Everybody held their breath

It's daisy season 

Today I woke up early and came to my desk early, as I do most days. Late for other people, early for me. Sometimes I regret my vampiric ways, that even in the high noon of summer I'm unable to rise and set with the sun. I insist on late nights, staying up till 1:30, 2, 2:30 every day. “Early to bed and early to rise,” etc. Is it true? Should I fight my nature? It's the debate all of us have, perhaps, with our natural tendencies. Even the bodies, the faces we were born with.
A quote, from Richard Hillman:
The Greek idea of fate is moira, which means “portion.” Fate rules a portion of your life. But there is more to life than just fate. There is also genetics, environment, economics, and so on. So it’s not all written in the book before you get here, such that you don’t have to do anything. That’s fatalism.

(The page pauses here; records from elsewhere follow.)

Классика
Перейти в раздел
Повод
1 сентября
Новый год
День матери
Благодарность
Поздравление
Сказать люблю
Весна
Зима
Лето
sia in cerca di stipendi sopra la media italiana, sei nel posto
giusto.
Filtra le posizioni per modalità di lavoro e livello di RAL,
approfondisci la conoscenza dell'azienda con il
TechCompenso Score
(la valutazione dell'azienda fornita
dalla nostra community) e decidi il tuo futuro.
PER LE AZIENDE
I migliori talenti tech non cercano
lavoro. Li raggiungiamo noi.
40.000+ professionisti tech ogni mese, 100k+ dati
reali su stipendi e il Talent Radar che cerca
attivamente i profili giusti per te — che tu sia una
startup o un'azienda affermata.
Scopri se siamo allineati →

I've been thinking a lot about failure, as it connects to fate, as my destiny seems to be to consistently fall short at the things I aim to accomplish. For instance, last year the farm/garden, the farden, had an exotic newness to it. By that I mean that the hard work it required had adventure attached to it. This year, it feels more just like hard work. Which means that less has been done, or more has been done in specific areas (perennials), but in other areas I am far behind where I was last year.

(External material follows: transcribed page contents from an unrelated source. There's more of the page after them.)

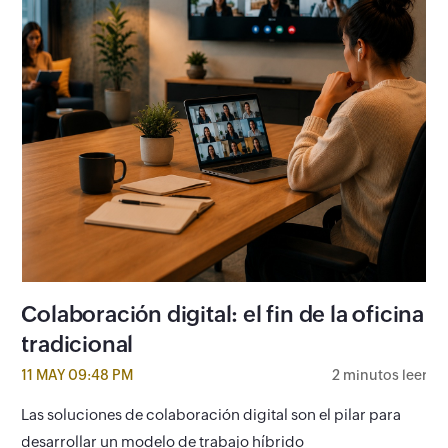
Colaboración digital: el fin de la oficina
tradicional
11 MAY 09:48 PM
2 minutos leer
Las soluciones de colaboración digital son el pilar para
desarrollar un modelo de trabajo híbrido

That makes me feel bad about myself. The guilt I refer to frequently, as a necessary connector to my faith, almost a phantom limb. This years garden feels like a failure, and the more so as time passes. I experienced this last year, also: the challenge with farming/gardening is always being on the brink of failure. Any malevolent weather could wipe everything out. Any ravenous bug. Any time, here in the arctic north, that you miss the magic week of planting, the magic week of harvest. The awareness of time passing is like a roller coaster plunging.